In 1997, 7th grade reading teacher Maudie Jones remarked upon the great educational value of historical newspapers stored on microfilm, what she called “time capsules buried in the library.” Beyond documenting events of the past, she explains, these treasures introduce students to an historical world through editorials, advertising, and even the writing style and language choices of the past.1 Jones was right that historical newspapers offer more than simple reporting from the past. The authors, editors, and publishers of newspapers made conscious decisions about what to include and how to arrange content on each page in an effort to sell copies to their target readers—important considerations for historians using these sources in their examination of the past.
Today, historical newspapers are among the most popular archival documents to be digitized and sold in keyword searchable databases. Digitization makes these newspapers more accessible while at the same time facilitates new analytical techniques. So what now with microfilm? Setting aside its enduring value for preservation, what can we say about this transition of formats from a pedagogical standpoint? Two factors seem pertinent: students’ relative familiarity with these different formats, and historical methodology.
On the question of familiarity, two students’ reactions to microfilm as a format are instructive. In my content analysis lesson, I wanted to demonstrate the value of newspapers for this methodology, but we were purposefully “analog” during the session and, lacking original papers, I didn’t want to distract from that with digitized collections. So I had a reel of microfilm on hand and unspooled a few feet for demonstration. One student exclaimed with delight, “I’ve seen that on TV!”

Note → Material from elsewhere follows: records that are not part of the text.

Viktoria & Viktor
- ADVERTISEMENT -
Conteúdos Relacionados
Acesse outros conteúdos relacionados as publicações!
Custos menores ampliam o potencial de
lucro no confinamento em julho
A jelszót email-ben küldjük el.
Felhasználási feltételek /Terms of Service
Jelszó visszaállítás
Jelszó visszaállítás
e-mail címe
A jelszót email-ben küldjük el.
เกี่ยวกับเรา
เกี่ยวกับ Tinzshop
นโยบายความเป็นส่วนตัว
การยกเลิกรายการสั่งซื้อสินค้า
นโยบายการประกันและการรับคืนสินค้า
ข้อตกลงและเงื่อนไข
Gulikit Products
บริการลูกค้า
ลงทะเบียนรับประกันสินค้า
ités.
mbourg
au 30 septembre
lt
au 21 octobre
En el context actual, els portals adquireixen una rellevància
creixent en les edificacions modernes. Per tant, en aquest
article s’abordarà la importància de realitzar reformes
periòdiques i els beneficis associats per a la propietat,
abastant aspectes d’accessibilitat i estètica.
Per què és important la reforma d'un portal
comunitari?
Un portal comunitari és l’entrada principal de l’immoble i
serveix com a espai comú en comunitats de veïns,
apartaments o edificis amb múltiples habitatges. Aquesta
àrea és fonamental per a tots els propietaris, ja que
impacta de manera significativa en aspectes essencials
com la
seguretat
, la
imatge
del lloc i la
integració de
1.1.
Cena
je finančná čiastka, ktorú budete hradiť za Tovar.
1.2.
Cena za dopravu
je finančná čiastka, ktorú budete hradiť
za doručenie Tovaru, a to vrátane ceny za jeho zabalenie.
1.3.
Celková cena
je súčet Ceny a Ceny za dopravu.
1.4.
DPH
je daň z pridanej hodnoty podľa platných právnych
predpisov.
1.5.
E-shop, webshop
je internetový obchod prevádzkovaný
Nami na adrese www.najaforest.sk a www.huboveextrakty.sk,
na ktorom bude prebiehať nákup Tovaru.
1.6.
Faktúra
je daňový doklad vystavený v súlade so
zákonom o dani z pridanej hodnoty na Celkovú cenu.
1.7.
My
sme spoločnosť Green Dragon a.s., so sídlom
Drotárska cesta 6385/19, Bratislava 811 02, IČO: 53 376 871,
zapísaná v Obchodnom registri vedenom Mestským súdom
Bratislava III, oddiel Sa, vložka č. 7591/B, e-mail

In another encounter, this time during a research consultation with a history honors student, I tried to explain how using microfilm is a great way to experience the fullness of historical newspapers. She reacted by asking how much the microfilm company was paying me to say such nice things about a format she clearly disdained.
These two responses to microfilm as a format are, I feel, representative of varying attitudes a digital generation might take to this “old school” technology. In the first instance, I saw curiosity in an object that had not yet been experienced personally, like a tourist visiting the reenactments at Colonial Williamsburg. The sheer novelty of the format was enough to capture the student’s attention. The second student, in contrast, dismissed the format as tedious and retrograde, even intimating my recommendation was bought and paid for. For her, there seemed little point in revisiting a supposed dark ages of research.
How can the former attitude be harnessed and the latter overcome when microfilm is either the only or the best means of access to valuable historical newspapers? I believe the answer lies in my second factor for consideration: historical methodology. If not trained to read historical documents with an eye toward its source, intended audience, and broader context, the typical student will engage with newspapers as he would with any other text: basic reading comprehension.2 For the novice historian, reading newspapers is often a fact-finding mission in order to learn the truth of what happened. And if that is the goal, given the choice between entering keywords in a database to hone in on a relevant page or scrolling through dimly lit film for hours, of course the student will select the digitized content.
If the student is taught proper historical methods, however, and learns to engage with historical texts in order to ascertain the author’s motives and intended audience while seeking context and corroboration, then the value of scrolling through newspapers page by page, day by day becomes apparent. Granted reading newspapers on microfilm will remain a laborious and time-consuming endeavor, for students and professional historians alike. And I don’t advocate including microfilm in library or history instruction simply for its own sake. Instead, it can be a useful vehicle for teaching historical methods and potentially help students recognize the need to apply those methods regardless of format, especially in a digital environment that encourages quick, superficial encounters with historical text.
1Maudie Jones, “Time Capsules Buried in the Library,” Journal of Adolescent and Adult Literacy 40, no. 7 (April 1997): 564.
2See chapter 3 in Sam Wineburg, Historical Thinking and Other Unnatural Acts (Philadelphia: Temple University Press, 2001).